> **Exercise objective**:
Reproduce the lines of the entries below verbatim, from the line containing "Schools and Colleges" up to and including the last line of the entries, and leave out the pictures.

*** Opening of Material shown ***

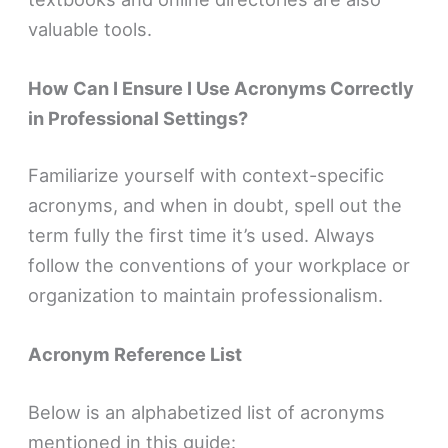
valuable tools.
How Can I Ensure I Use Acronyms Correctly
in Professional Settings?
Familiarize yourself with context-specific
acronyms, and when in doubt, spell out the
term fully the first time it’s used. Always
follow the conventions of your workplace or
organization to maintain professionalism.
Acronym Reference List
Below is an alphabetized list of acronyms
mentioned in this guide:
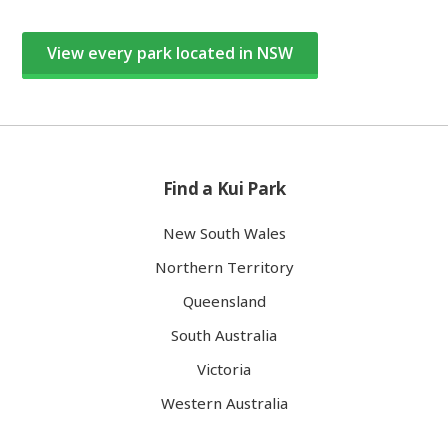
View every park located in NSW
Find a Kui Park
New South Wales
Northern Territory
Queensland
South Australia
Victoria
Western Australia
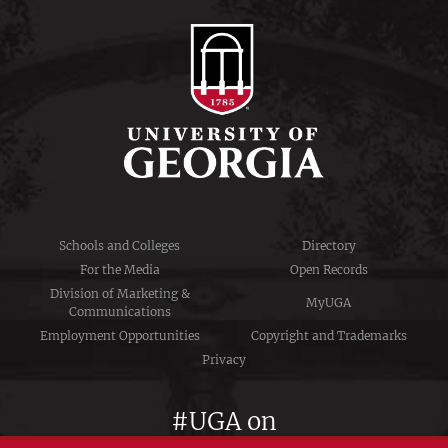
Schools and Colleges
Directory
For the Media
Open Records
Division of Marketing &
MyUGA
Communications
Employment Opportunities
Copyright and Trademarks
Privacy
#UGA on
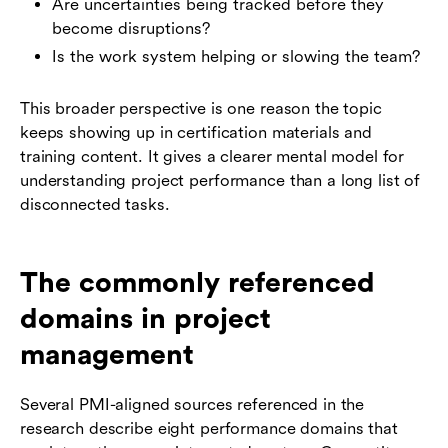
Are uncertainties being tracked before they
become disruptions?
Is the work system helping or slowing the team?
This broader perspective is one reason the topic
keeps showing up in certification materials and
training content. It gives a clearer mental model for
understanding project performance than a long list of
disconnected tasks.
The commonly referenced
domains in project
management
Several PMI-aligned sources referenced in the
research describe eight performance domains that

*** Close of Material shown ***

> **Expected answer**:
Schools and Colleges
Directory
For the Media
Open Records
Division of Marketing &
MyUGA
Communications
Employment Opportunities
Copyright and Trademarks
Privacy
#UGA on
Are uncertainties being tracked before they
become disruptions?
Is the work system helping or slowing the team?
This broader perspective is one reason the topic
keeps showing up in certification materials and
training content. It gives a clearer mental model for
understanding project performance than a long list of
disconnected tasks.
The commonly referenced
domains in project
management
Several PMI-aligned sources referenced in the
research describe eight performance domains that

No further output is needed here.